Dona Valdelice, cozinheira de mão cheia, delegou cedo ao filho a missão de entregar quentinhas na vizinhança. O guri, rápido na tarefa, entrou na adolescência já impregnado pelo tempero baiano, batendo de porta em porta para matar a fome de Salvador. Uns 40 anos depois, agora técnico do Vasco, Cristóvão, 53, timidamente limpa os pés no tapete que o separa do coração desconfiado da torcida. Ele bate à porta. Quer entrar.

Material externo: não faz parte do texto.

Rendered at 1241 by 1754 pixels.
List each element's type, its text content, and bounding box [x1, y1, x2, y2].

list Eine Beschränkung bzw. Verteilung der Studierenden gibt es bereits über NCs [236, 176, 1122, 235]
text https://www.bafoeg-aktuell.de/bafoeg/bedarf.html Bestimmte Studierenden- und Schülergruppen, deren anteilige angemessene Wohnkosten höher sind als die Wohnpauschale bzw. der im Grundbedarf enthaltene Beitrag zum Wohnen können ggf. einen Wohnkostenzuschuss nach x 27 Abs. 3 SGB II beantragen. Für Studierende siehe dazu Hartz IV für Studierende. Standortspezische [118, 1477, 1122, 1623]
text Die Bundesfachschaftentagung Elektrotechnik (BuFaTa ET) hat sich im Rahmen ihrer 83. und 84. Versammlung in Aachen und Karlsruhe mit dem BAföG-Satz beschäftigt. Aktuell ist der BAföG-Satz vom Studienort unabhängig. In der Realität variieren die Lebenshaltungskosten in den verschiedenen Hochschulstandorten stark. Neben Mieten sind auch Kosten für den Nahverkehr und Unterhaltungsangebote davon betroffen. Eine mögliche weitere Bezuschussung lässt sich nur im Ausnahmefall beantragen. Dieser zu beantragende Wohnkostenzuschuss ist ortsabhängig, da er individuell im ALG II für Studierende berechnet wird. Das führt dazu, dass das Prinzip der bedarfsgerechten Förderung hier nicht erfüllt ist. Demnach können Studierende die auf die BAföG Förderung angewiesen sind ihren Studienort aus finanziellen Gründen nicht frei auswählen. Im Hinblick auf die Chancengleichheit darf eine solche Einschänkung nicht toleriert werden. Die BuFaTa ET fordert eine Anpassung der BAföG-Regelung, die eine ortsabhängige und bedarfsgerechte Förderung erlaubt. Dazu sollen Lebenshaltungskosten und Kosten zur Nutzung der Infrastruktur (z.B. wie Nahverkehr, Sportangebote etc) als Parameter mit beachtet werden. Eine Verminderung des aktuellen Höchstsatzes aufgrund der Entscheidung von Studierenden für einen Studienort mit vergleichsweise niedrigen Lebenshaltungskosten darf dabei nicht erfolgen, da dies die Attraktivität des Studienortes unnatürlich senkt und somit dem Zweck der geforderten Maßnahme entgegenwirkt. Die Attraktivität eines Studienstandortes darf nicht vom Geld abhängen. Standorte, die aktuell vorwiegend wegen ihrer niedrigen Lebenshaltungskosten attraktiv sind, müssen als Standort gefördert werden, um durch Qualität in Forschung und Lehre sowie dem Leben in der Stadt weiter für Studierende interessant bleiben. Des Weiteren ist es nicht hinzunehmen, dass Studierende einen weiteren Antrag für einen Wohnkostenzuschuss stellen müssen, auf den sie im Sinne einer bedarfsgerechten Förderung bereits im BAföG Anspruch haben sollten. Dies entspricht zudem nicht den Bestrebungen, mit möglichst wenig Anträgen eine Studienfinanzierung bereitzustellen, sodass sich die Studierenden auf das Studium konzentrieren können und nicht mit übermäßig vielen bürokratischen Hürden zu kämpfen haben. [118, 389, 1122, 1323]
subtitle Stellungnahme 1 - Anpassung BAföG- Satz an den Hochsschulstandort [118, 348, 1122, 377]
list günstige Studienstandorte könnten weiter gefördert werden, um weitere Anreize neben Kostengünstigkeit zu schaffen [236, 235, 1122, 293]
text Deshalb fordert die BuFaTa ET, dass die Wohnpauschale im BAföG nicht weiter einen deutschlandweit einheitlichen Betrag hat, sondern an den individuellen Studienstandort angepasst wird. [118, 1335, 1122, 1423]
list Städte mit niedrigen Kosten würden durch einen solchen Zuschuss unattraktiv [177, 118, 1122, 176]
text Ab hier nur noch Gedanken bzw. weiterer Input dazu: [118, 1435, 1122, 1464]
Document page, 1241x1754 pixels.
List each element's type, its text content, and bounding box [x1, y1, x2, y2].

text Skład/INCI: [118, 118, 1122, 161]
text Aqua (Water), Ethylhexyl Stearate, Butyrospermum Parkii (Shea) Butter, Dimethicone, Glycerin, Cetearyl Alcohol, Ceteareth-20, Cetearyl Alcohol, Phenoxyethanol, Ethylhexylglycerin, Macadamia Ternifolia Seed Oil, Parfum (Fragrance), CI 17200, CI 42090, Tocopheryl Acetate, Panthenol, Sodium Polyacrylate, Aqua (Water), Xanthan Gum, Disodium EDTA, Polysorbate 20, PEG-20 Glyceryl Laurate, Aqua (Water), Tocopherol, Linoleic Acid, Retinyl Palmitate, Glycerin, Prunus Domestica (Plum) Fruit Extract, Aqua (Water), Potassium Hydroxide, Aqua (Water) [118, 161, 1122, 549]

As caras e portas fechadas jamais foram obstáculo na vida deste baiano de infância pobre, que cresceu em Salvador envolto na fumaça que vinha tanto das panelas da mãe quanto do ônibus dirigido pelo pai, o motorista Alfredo, já falecido. Teve a sorte de contar com a proteção e o dinheiro da madrinha, Ivone, que pagava suas passagens para os treinos no Bahia, onde deu os primeiros passos no futebol, como atacante.
- Éramos muito pobres. Minha mãe cozinhava e eu entregava nas casas de família as marmitas que, aqui no Rio, vocês chamam de quentinhas. Fiz um teste para o Bahia. Meu pai, torcedor do Ipiranga, não gostou.
A porta do futebol se abriu, mas a bola não desviou Cristóvão para o caminho seguido religiosamente pelos colegas de profissão. A Barra da Tijuca, para início de conversa, está fora do seu circuito. Ele somente trocaria a Lagoa Rodrigo de Freitas, onde mora há 15 anos, pela Urca. Seus ídolos estão na MPB. E, por trás - ao lado, junto e misturado - desse bom gosto está o par perfeito, Leninha, empresária de Zeca Pagodinho.
- Já são 25 anos de casamento. Ela é tímida. Não gosta de entrevistas. E é workaholic. Houve uma época em que estava trabalhando ao mesmo tempo com Zeca, Vanessa da Mata, Gabriel Pensador e Lenine. Bem, no caso do Lenine, fui eu que forcei a maior barra para ela aceitar (risos). Gosto demais!
Enquanto vai marcando no Vasco o território como treinador, Cristóvão vê seu único filho driblar a genética e arrematar para a música. Fruto de um namoro do passado, Cris, 26 anos, experimenta a carreira de produtor, trabalhando com Mumuzinho, revelação do samba carioca.
- Dei ao meu filho o nome de Cris, pois é como eu gosto de ser chamado - explica.
Entre os amigos, portanto, Cristóvão também é Cris. Porém, para a torcida do Vasco, o acréscimo do sobrenome Borges talvez seja consequência da falta de intimidade numa relação que aos poucos ele tenta estreitar.
- Fui vaiado e xingado em dois jogos: na derrota para o Nacional (2 a 1) e na vitória sobre o Lanús (2 a 1). Nas duas vezes, fui para casa tranquilo, sem arrependimento. Dormi bem. Faria tudo do mesmo jeito - diz.
Tal segurança veio na marra. A porta abriu-se em agosto, após uma das maiores dores, o AVC de um amigo de fé, Ricardo Gomes. Acostumado à vida de auxiliar e com o mínimo respaldo de uma passagem de cinco meses como treinador do Juventude, em 2002, Cristóvão foi no embalo e, quando percebeu, estava preso a uma nova carreira solo da qual não abrirá mão. Como técnico do Vasco, acumula 33 vitórias, 12 empates e 12 derrotas, saldo tão convincente quanto as palavras ditas aos jogadores num tom grave e nem por isso agressivo. O time assimilou-as.
- Já me disseram que eu podia ser cantor (risos). Acredita que, de tanto gritar, minha voz está ficando cada vez mais grossa? É o futebol - ironiza.
“Oh, de casa”, o grito anunciando as quentinhas sobrevive somente na imaginação de quem provou e gostou. Agora, a receita de Cristóvão é vencer, vencer e vencer para finalmente convencer. No cardápio de hoje, o prato do dia é porco palmeirense. Vai aí?